Reference for "distributional derivative being zero implies being constant"
Ok, you said you knew how to prove it. Others may not. And you may like this better than what you have (it's the second thing I always think of when this comes up, and I like it a lot better than the first thing I think of...)
Say $u$ is a distribution and $u'=0$. By definition $u(\phi')=0$ for any test function $\phi$. Hence $u(\phi)=0$ for any test function $\phi$ with $\int\phi=0$.
Fix $\psi_0$ with $\int\psi_0=1$, and let $c=u(\psi_0)$. Now for an arbitrary test function $\phi$, let $\alpha=\int\phi$. Then $u(\alpha\psi_0-\phi)=0$, which says $$u(\phi)=c\int\phi.$$Which is exactly what "$u=c$" means.
Detail: We used the following fact above: Given a test function $\phi$ on $\Bbb R$, there exists a test function $\psi$ with $\phi=\psi'$ if and only if $\int\phi=0$. In case this is not clear: First, if $\phi=\psi'$ then $\int\phi=\int\psi'=0$ because $\psi$ has compact support. Suppose on the other hand that $\int\phi=0$, and define $\psi(x)=\int_{-\infty}^x\phi$. Then $\psi'=\phi$ and hence $\psi$ is infinitely differentiable, while the fact that $\int\phi=0$ shows that $\psi$ has compact support.
I may be aware that this is very bad timing, but I wanted to point out the fact that there is an easy proof also in $\mathbb{R}^N$. Source: lecture notes by Professor P. D'Ancona (in Italian). https://www1.mat.uniroma1.it/people/dancona/IstAnSup/dispense-esercizi/4-Distribuzioni-20191024.pdf
Proposition. Let $T \in \mathscr{D}^{\prime}\left(\mathbb{R}^{N}\right)$ such that $\nabla T=0 .$ Then there exists a constant $c$ such that $T=T_{c}$, where for $f\in L^1_{loc}$ I denote $T_f$ the distribution represented by $f$.

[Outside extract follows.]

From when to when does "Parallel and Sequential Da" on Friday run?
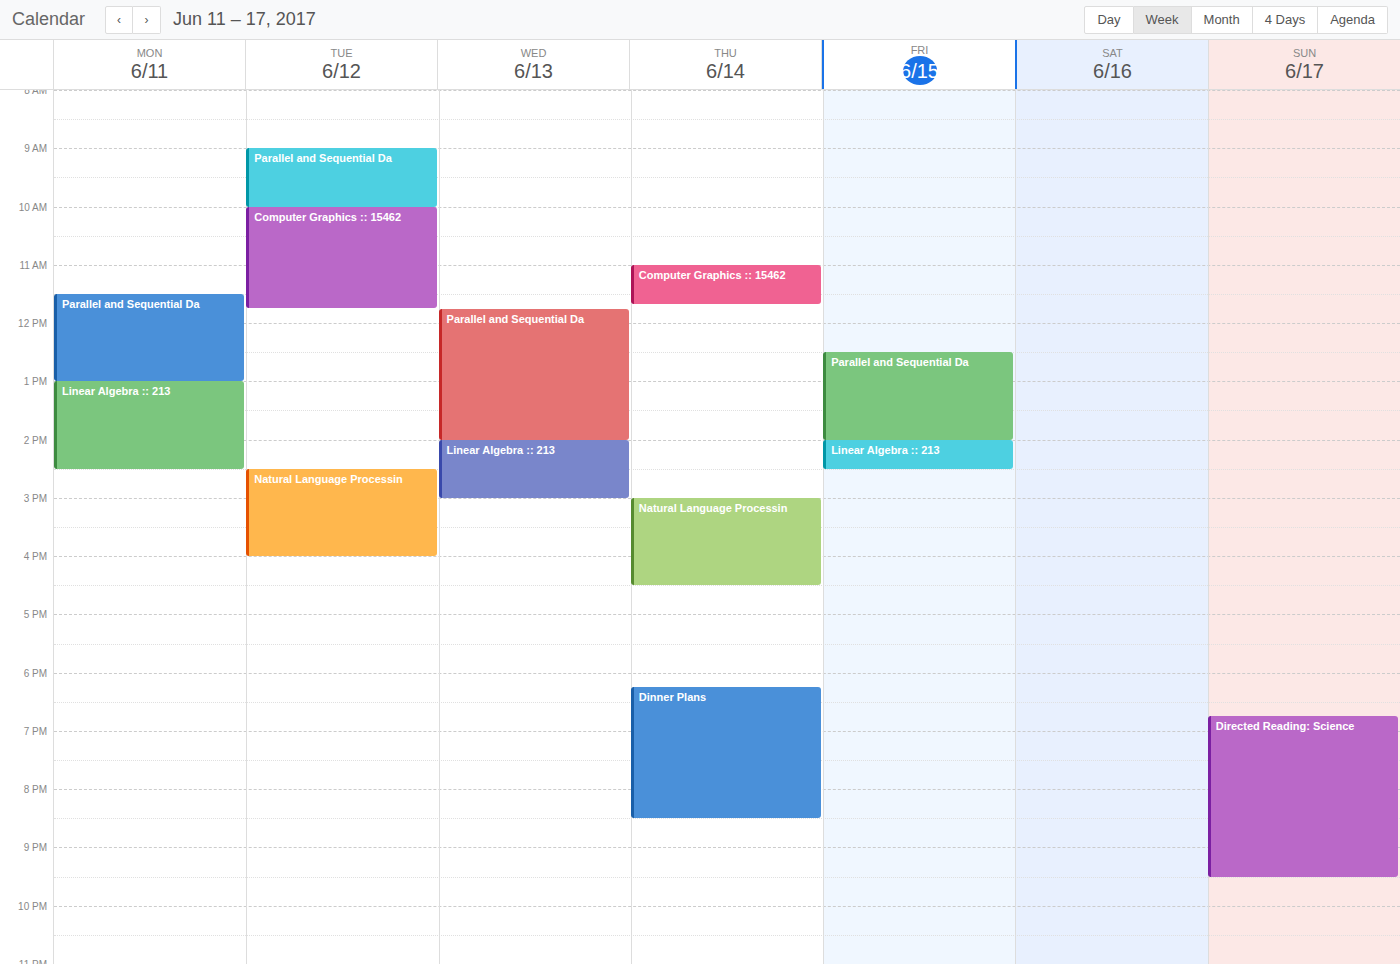
12:30 PM to 2:00 PM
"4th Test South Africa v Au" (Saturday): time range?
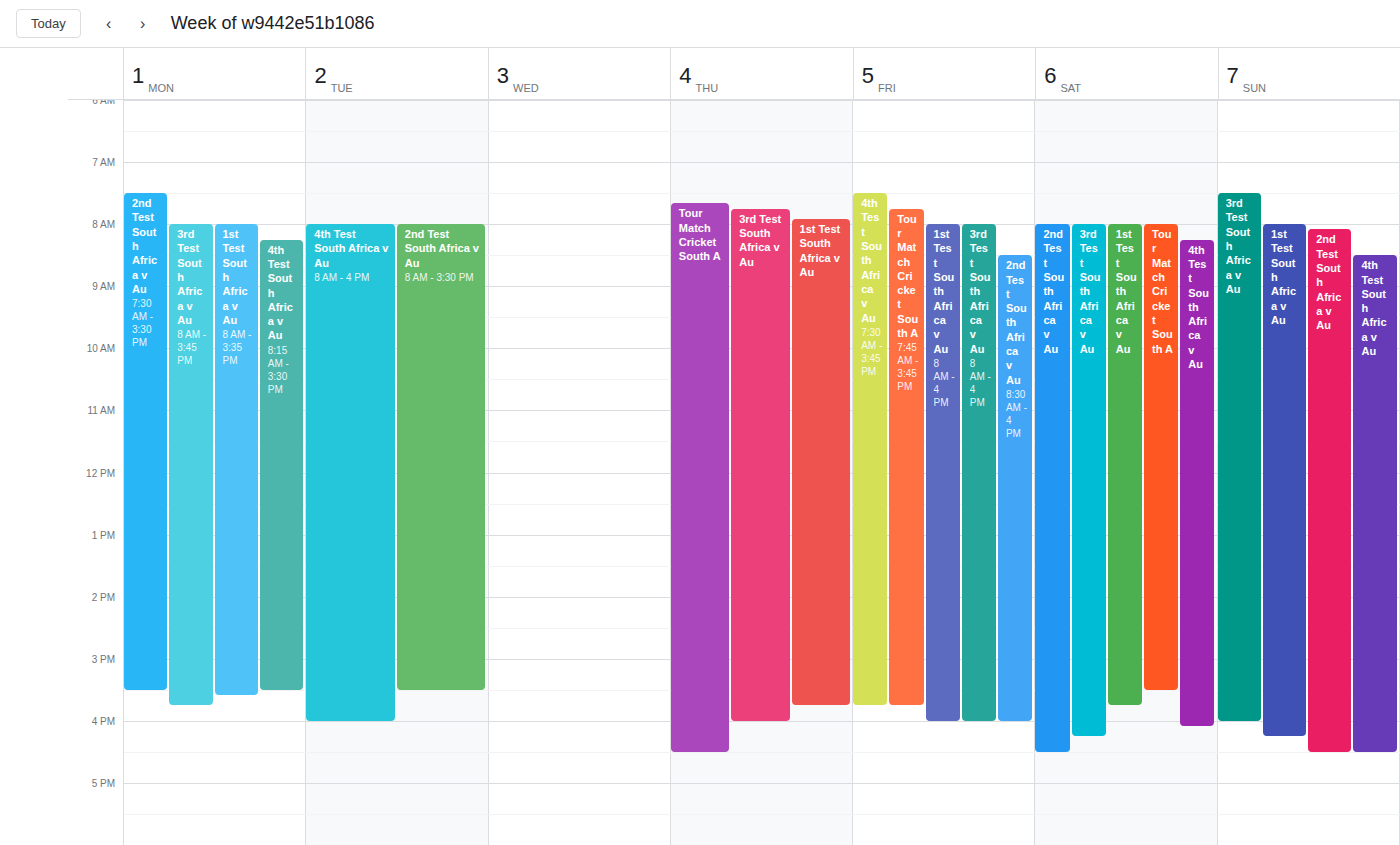
8:15 AM to 4:05 PM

Proof. Let's define $f_{\varepsilon}:=\rho_{\varepsilon} * T$, the standard regularization of $T$. Then $$ \nabla f_{\varepsilon}=\nabla\left(\rho_{\varepsilon} * T\right)=\rho_{\varepsilon} *(\nabla T)=0, $$ thus $f_{\varepsilon}$ is a constant function $f_{\varepsilon}=c_{\varepsilon} .$ On the other hand, $T_{f_{\varepsilon}}=T_{c_{\varepsilon}}$ converge to $T$ in $\mathscr{D}^{\prime}(\Omega)$, hence the sequence of numbers $\left\{c_{\varepsilon}\right\}$ must be convergent, so there exists $c \in \mathbb{R}$ such that $T_{c_{\varepsilon}} \rightarrow T_{c}$.